**LIST OF TASKS**
**a.** In the lymphoma methods excerpt, rewrite the paragraph beginning "Established human lymphoma cell lines" as a bulleted list that keeps its main facts.
**b.** List every compound that the "Compounds and chemicals" section of the lymphoma methods excerpt calls an inhibitor, along with what each one inhibits.
**c.** In the lymphoma methods excerpt, reproduce the text starting with "Compounds and chemicals" and going on through "aliquots at −20 °C.", renaming "DMSO" to "dimethyl sulfoxide".

** Opening EXCERPTED PASSAGE block **

The involvement of PI3K, c-MYC and MAPK pathways on glucose uptake, expression of glycolysis-associated genes and cell proliferation in lymphoma is not known yet.

Thus in this study we performed experiments on the regulation of glucose uptake, transcription of genes involved in glycolysis, and regulation of miRNAs by the PI3K/AKT/mTOR pathway, c-MYC and different MAPK signaling pathways. Moreover, we studied the effect of 2-deoxy-d-glucose (2-DG), a glucose analogue that decreases glycolytic rate by inhibiting HK, as a single agent and in combination with inhibitors of the c-MYC-, PI3K-, and MAPK signaling pathway inhibitors on cell viability.

Methods

Compounds and chemicals

The c-MYC-Inhibitor 10058-F4 [23], the p38-MAPK inhibitor SB203580 and the GLUT inhibitor phloretin were from Selleck Chemicals (Houston, TX, USA). The PI3K inhibitor LY294002, the mTOR inhibitor Rapamycin and the mitogen-activated protein kinase kinase (MEK) inhibitor PD98059 were from Merck-Millipore (Darmstadt, Germany). The GLUT inhibitor cytochalasin B and CoCl2 were from Sigma Aldrich (St. Louis, MO, USA). They were stored in 10 mM aliquots in DMSO at −20 °C and further diluted in the appropriate medium. 2-deoxy-d-glucose (2-DG) was from Sigma-Aldrich and was dissolved in water and stored as 1 M aliquots at −20 °C.

Cell lines and cell culture

Established human lymphoma cell lines BJAB, OCI-LY3 and SU-DHL-6 were used in this study. BJAB cells were derived from a Burkitt lymphoma, SU-DHL-6 cells from a follicular B cell lymphoma and OCI-LY3 cells from a DLBCL. The BJAB and SU-DHL-6 cell lines were classified as germinal center B cell like (GCB), OCI-LY3 cells were classified as activated B cell like (ABC) [24]. Cell lines were purchased from ATCC (Manassas, VA, USA) and DSMZ (Braunschweig, Germany). Cell lines were maintained in their appropriate media supplemented with 10% fetal bovine serum (FBS, Thermo Fisher, Waltham, MA, USA) at 37 °C at 5% CO2.

** Closing EXCERPTED PASSAGE block **
** Opening SUPPLIED RECORDS block **

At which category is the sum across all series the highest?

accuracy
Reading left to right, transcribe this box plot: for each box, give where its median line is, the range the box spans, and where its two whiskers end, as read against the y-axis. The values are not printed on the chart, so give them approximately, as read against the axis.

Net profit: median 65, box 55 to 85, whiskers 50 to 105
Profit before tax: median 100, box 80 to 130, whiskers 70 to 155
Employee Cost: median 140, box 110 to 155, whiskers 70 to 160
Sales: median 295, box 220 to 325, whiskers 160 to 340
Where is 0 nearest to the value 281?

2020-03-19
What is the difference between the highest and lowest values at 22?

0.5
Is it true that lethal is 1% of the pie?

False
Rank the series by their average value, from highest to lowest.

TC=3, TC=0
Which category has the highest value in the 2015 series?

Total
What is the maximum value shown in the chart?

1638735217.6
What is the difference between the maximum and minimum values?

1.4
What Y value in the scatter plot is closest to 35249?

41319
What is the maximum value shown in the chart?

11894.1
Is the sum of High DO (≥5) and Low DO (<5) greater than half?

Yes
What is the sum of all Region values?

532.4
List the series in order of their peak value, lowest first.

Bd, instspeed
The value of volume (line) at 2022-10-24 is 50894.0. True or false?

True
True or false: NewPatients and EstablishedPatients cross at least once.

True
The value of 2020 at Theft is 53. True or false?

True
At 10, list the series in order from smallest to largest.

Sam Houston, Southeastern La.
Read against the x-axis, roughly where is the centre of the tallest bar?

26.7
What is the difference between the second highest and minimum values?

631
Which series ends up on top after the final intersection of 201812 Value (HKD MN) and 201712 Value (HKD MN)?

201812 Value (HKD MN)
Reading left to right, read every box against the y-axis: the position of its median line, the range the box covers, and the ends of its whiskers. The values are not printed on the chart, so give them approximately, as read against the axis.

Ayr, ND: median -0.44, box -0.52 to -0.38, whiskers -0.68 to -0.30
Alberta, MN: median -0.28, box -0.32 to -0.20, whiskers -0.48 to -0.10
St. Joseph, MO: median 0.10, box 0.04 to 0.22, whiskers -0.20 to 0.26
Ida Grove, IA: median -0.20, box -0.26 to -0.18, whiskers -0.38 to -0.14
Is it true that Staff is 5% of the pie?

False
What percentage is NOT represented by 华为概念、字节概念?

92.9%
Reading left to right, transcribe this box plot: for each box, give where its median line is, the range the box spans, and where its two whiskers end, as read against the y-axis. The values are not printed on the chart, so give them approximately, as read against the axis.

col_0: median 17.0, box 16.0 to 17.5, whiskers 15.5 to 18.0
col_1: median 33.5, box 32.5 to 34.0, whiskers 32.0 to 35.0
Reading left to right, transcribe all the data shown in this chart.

** Closing SUPPLIED RECORDS block **

**ANSWERS PROVIDED**
**a.**
- Cell lines used: the established human lymphoma lines BJAB, OCI-LY3 and SU-DHL-6.
- Origins: BJAB came from a Burkitt lymphoma, SU-DHL-6 from a follicular B cell lymphoma and OCI-LY3 from a DLBCL.
- Classification: BJAB and SU-DHL-6 are germinal center B cell like (GCB), and OCI-LY3 is activated B cell like (ABC).
- Sources: ATCC (Manassas, VA, USA) and DSMZ (Braunschweig, Germany).
- Culture conditions: appropriate media with 10% fetal bovine serum (Thermo Fisher), at 37 °C and 5% CO2.

**b.**
- 10058-F4: c-MYC
- SB203580: p38-MAPK
- phloretin: GLUT
- LY294002: PI3K
- Rapamycin: mTOR
- PD98059: mitogen-activated protein kinase kinase (MEK)
- cytochalasin B: GLUT

**c.**
Compounds and chemicals

The c-MYC-Inhibitor 10058-F4 [23], the p38-MAPK inhibitor SB203580 and the GLUT inhibitor phloretin were from Selleck Chemicals (Houston, TX, USA). The PI3K inhibitor LY294002, the mTOR inhibitor Rapamycin and the mitogen-activated protein kinase kinase (MEK) inhibitor PD98059 were from Merck-Millipore (Darmstadt, Germany). The GLUT inhibitor cytochalasin B and CoCl2 were from Sigma Aldrich (St. Louis, MO, USA). They were stored in 10 mM aliquots in dimethyl sulfoxide at −20 °C and further diluted in the appropriate medium. 2-deoxy-d-glucose (2-DG) was from Sigma-Aldrich and was dissolved in water and stored as 1 M aliquots at −20 °C.